I think, as well, when we talk about improving return on invested capital, we're talking about doing that while growing, which is a tough thing to do when we start talking about expanding our margins and certainly improving our balance sheet. We've had some considerable success in that regard over the last several years, but certainly closed in, in 2012.
Now, so how are we going to continue to do that? And it's no secret that at our Analyst Day that we have last year, we talked about improving our return on invested capital metric by 1 point per year on average over the next several years. And we certainly, we're pleased with performance last year. We did have an impact with Superstorm or Hurricane Sandy in our backyard. And we'll talk more about this at our upcoming Analyst Day on March 20 that's being held right here at NASDAQ. But I think it's a -- when we look at how we're going to be doing this, it's the same way that we've been doing it in the past and it's this it's differentiated product and we think that the product is, when we talk about an award-winning product, and I'll highlight that here in just a moment, that is foundational. It's sitting on a competitive cost structure. It's fair to say that we're not the lowest cost model that's out in the industry. When you think about the super discounters. And we're certainly not the network carrier cost model either.

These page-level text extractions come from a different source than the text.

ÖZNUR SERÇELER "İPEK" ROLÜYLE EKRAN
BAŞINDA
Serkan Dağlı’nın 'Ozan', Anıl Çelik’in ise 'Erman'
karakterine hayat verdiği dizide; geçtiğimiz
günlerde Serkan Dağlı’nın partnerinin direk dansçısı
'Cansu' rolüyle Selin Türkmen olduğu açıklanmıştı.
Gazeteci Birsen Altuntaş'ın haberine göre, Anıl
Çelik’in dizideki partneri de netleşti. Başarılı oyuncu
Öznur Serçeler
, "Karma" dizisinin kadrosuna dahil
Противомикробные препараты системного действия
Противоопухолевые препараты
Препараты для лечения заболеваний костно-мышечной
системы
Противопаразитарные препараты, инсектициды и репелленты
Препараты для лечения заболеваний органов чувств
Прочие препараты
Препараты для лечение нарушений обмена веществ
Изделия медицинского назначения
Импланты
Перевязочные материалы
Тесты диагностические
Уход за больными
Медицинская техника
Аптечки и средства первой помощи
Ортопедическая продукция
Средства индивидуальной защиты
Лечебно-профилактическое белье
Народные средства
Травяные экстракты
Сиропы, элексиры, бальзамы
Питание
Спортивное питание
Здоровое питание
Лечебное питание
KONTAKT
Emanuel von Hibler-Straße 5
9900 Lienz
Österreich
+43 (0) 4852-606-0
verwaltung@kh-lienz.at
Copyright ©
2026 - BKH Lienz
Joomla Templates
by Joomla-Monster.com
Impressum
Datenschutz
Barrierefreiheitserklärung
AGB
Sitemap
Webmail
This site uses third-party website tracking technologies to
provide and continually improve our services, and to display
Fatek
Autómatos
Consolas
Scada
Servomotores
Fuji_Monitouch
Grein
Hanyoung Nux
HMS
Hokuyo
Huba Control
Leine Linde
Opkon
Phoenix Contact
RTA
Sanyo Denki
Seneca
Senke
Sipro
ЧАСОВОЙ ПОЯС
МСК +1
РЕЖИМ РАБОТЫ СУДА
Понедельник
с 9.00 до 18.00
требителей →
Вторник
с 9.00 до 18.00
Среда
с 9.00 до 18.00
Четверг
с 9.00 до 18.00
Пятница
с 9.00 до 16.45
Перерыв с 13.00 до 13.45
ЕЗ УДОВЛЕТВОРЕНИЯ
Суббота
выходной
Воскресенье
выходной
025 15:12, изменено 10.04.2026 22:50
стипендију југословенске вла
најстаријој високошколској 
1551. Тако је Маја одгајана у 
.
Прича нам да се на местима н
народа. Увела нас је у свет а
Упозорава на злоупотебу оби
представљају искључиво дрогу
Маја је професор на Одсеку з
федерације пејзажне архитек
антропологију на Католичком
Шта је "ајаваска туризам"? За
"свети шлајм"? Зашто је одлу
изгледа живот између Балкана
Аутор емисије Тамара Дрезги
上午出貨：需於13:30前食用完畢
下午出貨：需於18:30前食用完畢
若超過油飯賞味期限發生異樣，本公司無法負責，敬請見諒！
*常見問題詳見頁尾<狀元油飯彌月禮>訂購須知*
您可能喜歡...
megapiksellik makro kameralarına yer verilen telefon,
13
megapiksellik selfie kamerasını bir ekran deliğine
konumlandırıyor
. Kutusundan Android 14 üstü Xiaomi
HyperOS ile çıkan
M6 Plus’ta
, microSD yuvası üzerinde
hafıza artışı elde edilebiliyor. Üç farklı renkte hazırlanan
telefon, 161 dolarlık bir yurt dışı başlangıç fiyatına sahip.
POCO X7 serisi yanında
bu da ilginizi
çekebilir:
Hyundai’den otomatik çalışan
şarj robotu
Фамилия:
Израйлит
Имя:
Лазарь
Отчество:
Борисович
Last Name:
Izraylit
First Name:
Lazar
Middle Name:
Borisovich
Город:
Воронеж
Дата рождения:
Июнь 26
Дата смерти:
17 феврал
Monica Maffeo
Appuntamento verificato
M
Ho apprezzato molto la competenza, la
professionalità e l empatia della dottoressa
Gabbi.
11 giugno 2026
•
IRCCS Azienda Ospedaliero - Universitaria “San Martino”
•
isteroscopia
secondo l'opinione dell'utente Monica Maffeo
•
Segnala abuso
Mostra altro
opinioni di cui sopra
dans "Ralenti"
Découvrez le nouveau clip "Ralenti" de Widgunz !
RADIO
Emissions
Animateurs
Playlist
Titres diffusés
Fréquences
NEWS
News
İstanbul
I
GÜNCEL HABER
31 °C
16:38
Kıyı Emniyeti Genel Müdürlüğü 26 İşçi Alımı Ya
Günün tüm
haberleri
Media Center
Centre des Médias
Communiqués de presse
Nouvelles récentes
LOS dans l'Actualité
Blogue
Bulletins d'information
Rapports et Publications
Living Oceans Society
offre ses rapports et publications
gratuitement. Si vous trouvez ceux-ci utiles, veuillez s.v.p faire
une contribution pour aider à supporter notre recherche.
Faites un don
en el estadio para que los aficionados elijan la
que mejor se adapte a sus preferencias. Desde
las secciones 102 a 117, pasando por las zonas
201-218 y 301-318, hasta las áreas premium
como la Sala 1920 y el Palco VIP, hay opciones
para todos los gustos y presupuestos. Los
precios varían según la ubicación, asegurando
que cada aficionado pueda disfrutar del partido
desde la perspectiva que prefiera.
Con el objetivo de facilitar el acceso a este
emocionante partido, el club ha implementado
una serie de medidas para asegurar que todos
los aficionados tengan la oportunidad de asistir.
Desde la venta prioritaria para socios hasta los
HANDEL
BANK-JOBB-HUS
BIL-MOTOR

We think that we're in somewhat of a sweet spot when we think about the cost structure for us as well. And I think what's really important for us to focus upon is this geography. And I think here in New York you certainly know that we're large in the New York Metropolitan area, but the geography here -- I mean, at the end of the day, when you think about high-value customers, whether it's leisure customers or what's happening with the business customers as well, our geography is second to none and we'll certainly talk about that here in a bit of detail on a future slide.